* **Task requirements**: Please pick out every line in the entries below that contains the string "shoulder" and copy each of those lines. Case counts, so a line matches only if the capitalization is the same.
-- Exercise data follows --
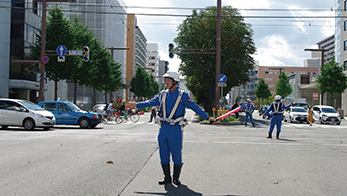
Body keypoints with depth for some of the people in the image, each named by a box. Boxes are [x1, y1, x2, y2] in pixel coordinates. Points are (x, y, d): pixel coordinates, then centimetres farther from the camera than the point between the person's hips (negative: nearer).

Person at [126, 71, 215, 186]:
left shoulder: (182, 96, -3)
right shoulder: (162, 94, 10)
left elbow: (195, 107, -5)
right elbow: (150, 103, 19)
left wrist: (207, 117, -10)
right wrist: (136, 105, 19)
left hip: (175, 130, -4)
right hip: (163, 129, 5)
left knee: (176, 154, 0)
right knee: (163, 154, 8)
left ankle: (176, 178, 14)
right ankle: (167, 177, 19)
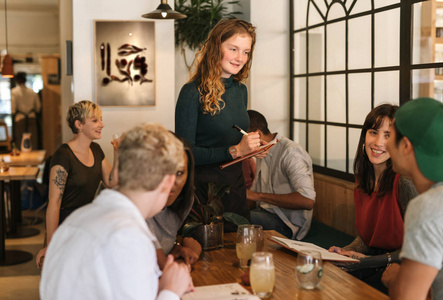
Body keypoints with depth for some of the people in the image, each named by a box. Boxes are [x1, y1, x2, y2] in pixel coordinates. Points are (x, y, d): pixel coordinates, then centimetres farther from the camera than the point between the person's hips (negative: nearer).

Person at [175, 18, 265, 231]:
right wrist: (234, 150, -23)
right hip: (204, 188, -6)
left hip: (235, 184, 7)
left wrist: (251, 147, -3)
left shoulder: (240, 90, 6)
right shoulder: (193, 92, -15)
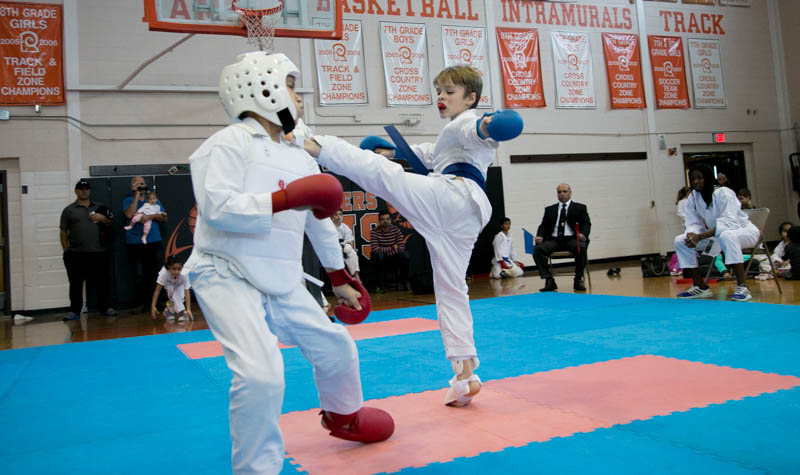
-- Exercise data concluded --
* **Result of this task**:
left shoulder: (182, 96, -3)
right shoulder: (162, 94, 10)
left shoulder: (240, 90, 6)
right shoulder: (193, 92, -15)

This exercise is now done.